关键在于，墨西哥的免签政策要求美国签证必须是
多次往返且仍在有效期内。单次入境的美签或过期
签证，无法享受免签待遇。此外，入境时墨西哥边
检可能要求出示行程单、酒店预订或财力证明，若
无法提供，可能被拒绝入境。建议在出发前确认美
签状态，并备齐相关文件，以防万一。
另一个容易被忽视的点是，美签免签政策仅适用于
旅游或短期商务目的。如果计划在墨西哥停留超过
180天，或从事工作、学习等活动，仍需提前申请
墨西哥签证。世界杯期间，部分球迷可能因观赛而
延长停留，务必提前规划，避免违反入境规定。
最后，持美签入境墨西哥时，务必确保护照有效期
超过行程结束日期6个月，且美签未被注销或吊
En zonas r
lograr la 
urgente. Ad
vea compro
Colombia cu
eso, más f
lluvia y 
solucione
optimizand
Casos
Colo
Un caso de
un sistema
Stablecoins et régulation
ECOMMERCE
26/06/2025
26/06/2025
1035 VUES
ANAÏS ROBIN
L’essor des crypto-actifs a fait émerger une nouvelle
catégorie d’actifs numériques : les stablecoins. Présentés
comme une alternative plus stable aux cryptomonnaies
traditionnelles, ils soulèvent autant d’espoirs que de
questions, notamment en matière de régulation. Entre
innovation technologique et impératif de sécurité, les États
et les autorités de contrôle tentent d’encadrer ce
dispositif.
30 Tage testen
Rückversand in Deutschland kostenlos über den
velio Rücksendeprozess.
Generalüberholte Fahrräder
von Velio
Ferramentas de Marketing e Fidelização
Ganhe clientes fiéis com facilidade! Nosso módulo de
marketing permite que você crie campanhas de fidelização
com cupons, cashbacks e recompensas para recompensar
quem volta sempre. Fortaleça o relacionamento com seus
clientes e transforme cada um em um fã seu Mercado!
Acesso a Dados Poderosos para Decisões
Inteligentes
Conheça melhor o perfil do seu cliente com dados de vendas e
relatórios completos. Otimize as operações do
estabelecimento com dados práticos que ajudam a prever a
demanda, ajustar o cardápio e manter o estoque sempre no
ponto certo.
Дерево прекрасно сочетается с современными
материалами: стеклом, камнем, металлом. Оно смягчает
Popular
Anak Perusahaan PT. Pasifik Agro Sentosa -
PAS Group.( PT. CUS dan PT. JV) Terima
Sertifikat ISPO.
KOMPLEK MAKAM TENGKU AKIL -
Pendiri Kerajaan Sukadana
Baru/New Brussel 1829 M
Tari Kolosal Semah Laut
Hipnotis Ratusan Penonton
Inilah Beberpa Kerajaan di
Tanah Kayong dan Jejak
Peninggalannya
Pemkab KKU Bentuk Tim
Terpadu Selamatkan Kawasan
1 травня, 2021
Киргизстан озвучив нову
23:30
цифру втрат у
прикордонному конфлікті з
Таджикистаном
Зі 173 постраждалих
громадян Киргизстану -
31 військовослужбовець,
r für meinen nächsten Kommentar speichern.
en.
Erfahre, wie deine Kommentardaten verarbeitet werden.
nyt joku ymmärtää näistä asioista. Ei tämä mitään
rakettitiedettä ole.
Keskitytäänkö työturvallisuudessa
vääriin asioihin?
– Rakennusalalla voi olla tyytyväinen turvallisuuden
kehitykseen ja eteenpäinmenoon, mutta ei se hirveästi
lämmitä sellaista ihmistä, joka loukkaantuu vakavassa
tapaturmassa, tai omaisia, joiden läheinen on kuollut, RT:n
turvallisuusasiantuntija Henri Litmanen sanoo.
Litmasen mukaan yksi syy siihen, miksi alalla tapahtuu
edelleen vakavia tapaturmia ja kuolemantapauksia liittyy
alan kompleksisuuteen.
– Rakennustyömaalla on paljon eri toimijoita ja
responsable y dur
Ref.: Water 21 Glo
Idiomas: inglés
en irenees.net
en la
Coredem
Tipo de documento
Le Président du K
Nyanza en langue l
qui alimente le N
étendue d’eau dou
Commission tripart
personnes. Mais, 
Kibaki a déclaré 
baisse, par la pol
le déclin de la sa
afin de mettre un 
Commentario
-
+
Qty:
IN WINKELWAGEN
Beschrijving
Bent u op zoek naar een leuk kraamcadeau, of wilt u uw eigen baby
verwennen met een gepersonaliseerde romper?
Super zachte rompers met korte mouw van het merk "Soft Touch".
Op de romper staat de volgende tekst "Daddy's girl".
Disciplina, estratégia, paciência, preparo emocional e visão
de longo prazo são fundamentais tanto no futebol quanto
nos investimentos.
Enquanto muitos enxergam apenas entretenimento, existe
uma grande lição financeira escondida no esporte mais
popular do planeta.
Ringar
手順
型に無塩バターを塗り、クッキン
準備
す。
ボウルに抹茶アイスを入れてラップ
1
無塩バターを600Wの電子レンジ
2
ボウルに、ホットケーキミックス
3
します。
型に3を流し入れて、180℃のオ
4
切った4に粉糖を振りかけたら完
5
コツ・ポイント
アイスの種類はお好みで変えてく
★ ★ ★ ★ ★
### WHAT TO PRODUCE:
Rewrite the text of the data as a JSON list of strings, one string per line, leaving out blank lines.

### RESPONSE BOX:
[
  "关键在于，墨西哥的免签政策要求美国签证必须是",
  "多次往返且仍在有效期内。单次入境的美签或过期",
  "签证，无法享受免签待遇。此外，入境时墨西哥边",
  "检可能要求出示行程单、酒店预订或财力证明，若",
  "无法提供，可能被拒绝入境。建议在出发前确认美",
  "签状态，并备齐相关文件，以防万一。",
  "另一个容易被忽视的点是，美签免签政策仅适用于",
  "旅游或短期商务目的。如果计划在墨西哥停留超过",
  "180天，或从事工作、学习等活动，仍需提前申请",
  "墨西哥签证。世界杯期间，部分球迷可能因观赛而",
  "延长停留，务必提前规划，避免违反入境规定。",
  "最后，持美签入境墨西哥时，务必确保护照有效期",
  "超过行程结束日期6个月，且美签未被注销或吊",
  "En zonas r",
  "lograr la ",
  "urgente. Ad",
  "vea compro",
  "Colombia cu",
  "eso, más f",
  "lluvia y ",
  "solucione",
  "optimizand",
  "Casos",
  "Colo",
  "Un caso de",
  "un sistema",
  "Stablecoins et régulation",
  "ECOMMERCE",
  "26/06/2025",
  "26/06/2025",
  "1035 VUES",
  "ANAÏS ROBIN",
  "L’essor des crypto-actifs a fait émerger une nouvelle",
  "catégorie d’actifs numériques : les stablecoins. Présentés",
  "comme une alternative plus stable aux cryptomonnaies",
  "traditionnelles, ils soulèvent autant d’espoirs que de",
  "questions, notamment en matière de régulation. Entre",
  "innovation technologique et impératif de sécurité, les États",
  "et les autorités de contrôle tentent d’encadrer ce",
  "dispositif.",
  "30 Tage testen",
  "Rückversand in Deutschland kostenlos über den",
  "velio Rücksendeprozess.",
  "Generalüberholte Fahrräder",
  "von Velio",
  "Ferramentas de Marketing e Fidelização",
  "Ganhe clientes fiéis com facilidade! Nosso módulo de",
  "marketing permite que você crie campanhas de fidelização",
  "com cupons, cashbacks e recompensas para recompensar",
  "quem volta sempre. Fortaleça o relacionamento com seus",
  "clientes e transforme cada um em um fã seu Mercado!",
  "Acesso a Dados Poderosos para Decisões",
  "Inteligentes",
  "Conheça melhor o perfil do seu cliente com dados de vendas e",
  "relatórios completos. Otimize as operações do",
  "estabelecimento com dados práticos que ajudam a prever a",
  "demanda, ajustar o cardápio e manter o estoque sempre no",
  "ponto certo.",
  "Дерево прекрасно сочетается с современными",
  "материалами: стеклом, камнем, металлом. Оно смягчает",
  "Popular",
  "Anak Perusahaan PT. Pasifik Agro Sentosa -",
  "PAS Group.( PT. CUS dan PT. JV) Terima",
  "Sertifikat ISPO.",
  "KOMPLEK MAKAM TENGKU AKIL -",
  "Pendiri Kerajaan Sukadana",
  "Baru/New Brussel 1829 M",
  "Tari Kolosal Semah Laut",
  "Hipnotis Ratusan Penonton",
  "Inilah Beberpa Kerajaan di",
  "Tanah Kayong dan Jejak",
  "Peninggalannya",
  "Pemkab KKU Bentuk Tim",
  "Terpadu Selamatkan Kawasan",
  "1 травня, 2021",
  "Киргизстан озвучив нову",
  "23:30",
  "цифру втрат у",
  "прикордонному конфлікті з",
  "Таджикистаном",
  "Зі 173 постраждалих",
  "громадян Киргизстану -",
  "31 військовослужбовець,",
  "r für meinen nächsten Kommentar speichern.",
  "en.",
  "Erfahre, wie deine Kommentardaten verarbeitet werden.",
  "nyt joku ymmärtää näistä asioista. Ei tämä mitään",
  "rakettitiedettä ole.",
  "Keskitytäänkö työturvallisuudessa",
  "vääriin asioihin?",
  "– Rakennusalalla voi olla tyytyväinen turvallisuuden",
  "kehitykseen ja eteenpäinmenoon, mutta ei se hirveästi",
  "lämmitä sellaista ihmistä, joka loukkaantuu vakavassa",
  "tapaturmassa, tai omaisia, joiden läheinen on kuollut, RT:n",
  "turvallisuusasiantuntija Henri Litmanen sanoo.",
  "Litmasen mukaan yksi syy siihen, miksi alalla tapahtuu",
  "edelleen vakavia tapaturmia ja kuolemantapauksia liittyy",
  "alan kompleksisuuteen.",
  "– Rakennustyömaalla on paljon eri toimijoita ja",
  "responsable y dur",
  "Ref.: Water 21 Glo",
  "Idiomas: inglés",
  "en irenees.net",
  "en la",
  "Coredem",
  "Tipo de documento",
  "Le Président du K",
  "Nyanza en langue l",
  "qui alimente le N",
  "étendue d’eau dou",
  "Commission tripart",
  "personnes. Mais, ",
  "Kibaki a déclaré ",
  "baisse, par la pol",
  "le déclin de la sa",
  "afin de mettre un ",
  "Commentario",
  "-",
  "+",
  "Qty:",
  "IN WINKELWAGEN",
  "Beschrijving",
  "Bent u op zoek naar een leuk kraamcadeau, of wilt u uw eigen baby",
  "verwennen met een gepersonaliseerde romper?",
  "Super zachte rompers met korte mouw van het merk \"Soft Touch\".",
  "Op de romper staat de volgende tekst \"Daddy's girl\".",
  "Disciplina, estratégia, paciência, preparo emocional e visão",
  "de longo prazo são fundamentais tanto no futebol quanto",
  "nos investimentos.",
  "Enquanto muitos enxergam apenas entretenimento, existe",
  "uma grande lição financeira escondida no esporte mais",
  "popular do planeta.",
  "Ringar",
  "手順",
  "型に無塩バターを塗り、クッキン",
  "準備",
  "す。",
  "ボウルに抹茶アイスを入れてラップ",
  "1",
  "無塩バターを600Wの電子レンジ",
  "2",
  "ボウルに、ホットケーキミックス",
  "3",
  "します。",
  "型に3を流し入れて、180℃のオ",
  "4",
  "切った4に粉糖を振りかけたら完",
  "5",
  "コツ・ポイント",
  "アイスの種類はお好みで変えてく"
]